23 April 2012 00:00 [Source: ICB]
Europe's chemical sector continues to lead the way in innovation, with the region home to 37% of global expenditure. Equally, research and development (R&D) plays a major part in versalis's new philosophy - with €35m-40m ($46m-53m) being invested in new products and processes this year, and plans underway to enhance its bio-based offering.
The Porto Torres joint venture will play a vital role in the future
"We are increasing our efforts in research to keep our products and facilities strong. We have to compensate for the disadvantage we have in terms of production costs with other regions.
"This is why we are focusing on products with higher added value such as niche markets and specialties."
The company is taking big steps in the bio field and working alongside the Eni-Donegani Institute in Novara - one of Italy's leading industrial research centers. Together, research projects and synergies will form between renewables and the existing business units, Lombardini says.

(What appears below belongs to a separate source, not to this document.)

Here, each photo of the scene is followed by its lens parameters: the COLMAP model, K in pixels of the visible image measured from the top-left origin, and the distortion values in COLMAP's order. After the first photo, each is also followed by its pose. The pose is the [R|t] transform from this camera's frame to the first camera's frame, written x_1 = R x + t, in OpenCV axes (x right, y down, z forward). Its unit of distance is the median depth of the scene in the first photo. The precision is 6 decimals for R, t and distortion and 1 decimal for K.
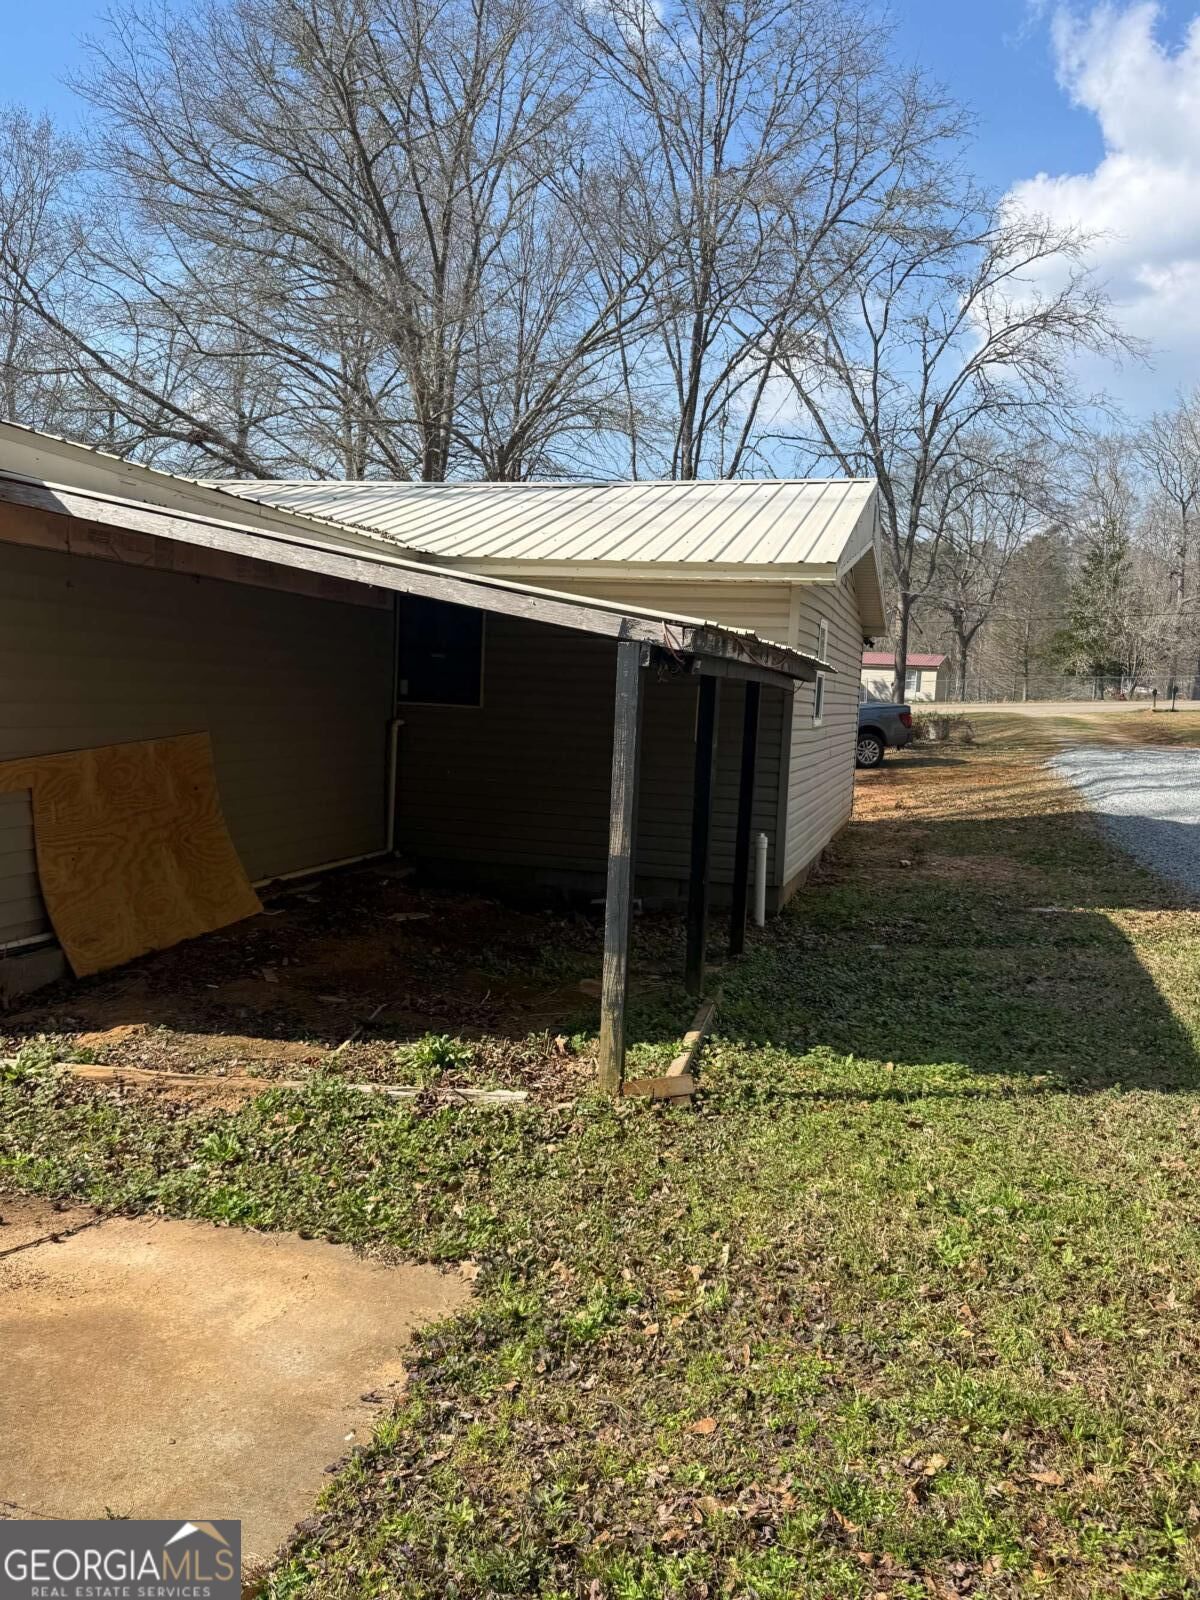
lens RADIAL K [[1310.9, 0, 573.5], [0, 1310.9, 795.6], [0, 0, 1]] dist [0.227688, -0.444995]
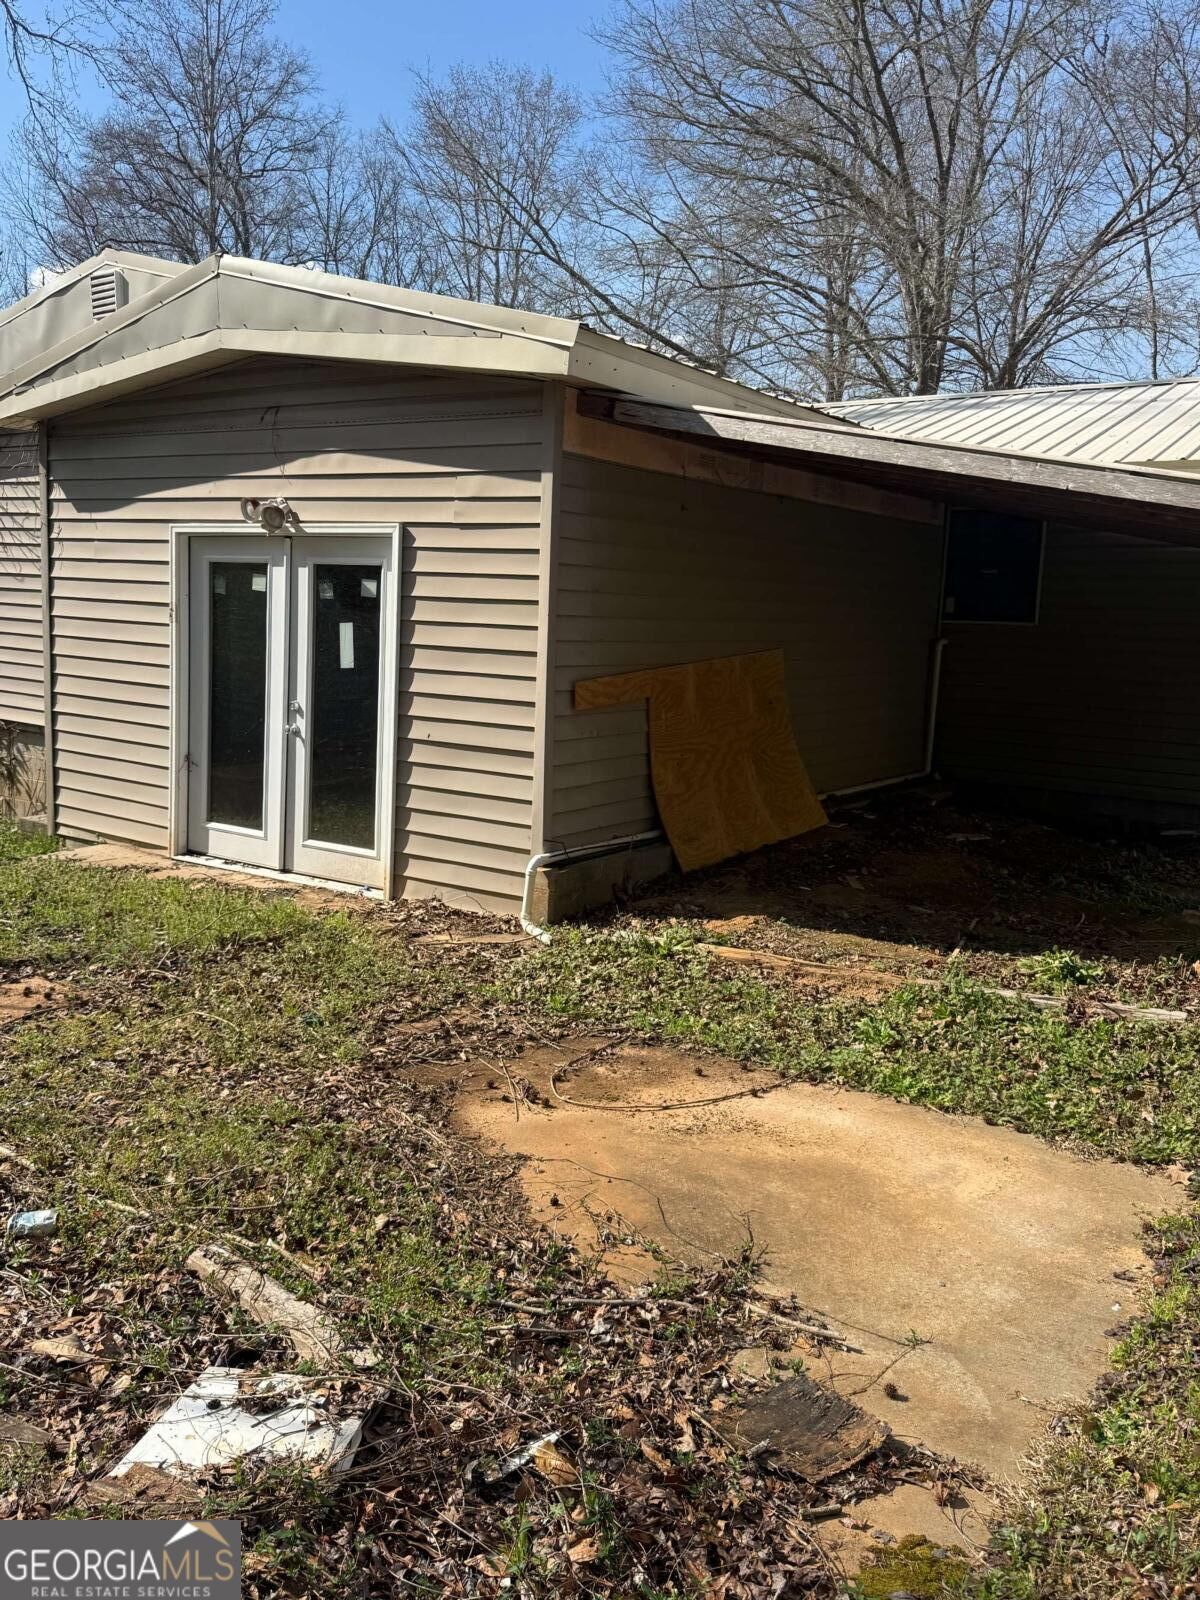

Besides technologies being outsourced and customized, notably a tackifier resins plant in Priolo and processes to separate C5 to produce monomers for elastomers, green chemistry will play an important role in the future.
The company is working with Italy's Novamont in a €500m joint venture in Porto Torres (see page 5). The Matrica project will supply intermediates and additives for versalis's elastomers business.
"We really believe that bio and fossil products can really complement one another in elastomer and polyethylene [PE]. Our aim is to find a way to produce intermediates for our downstream processes directly from bio."
Even after a difficult economic period, the company has increased R&D spending - the plan marking the biggest changes in the company's history.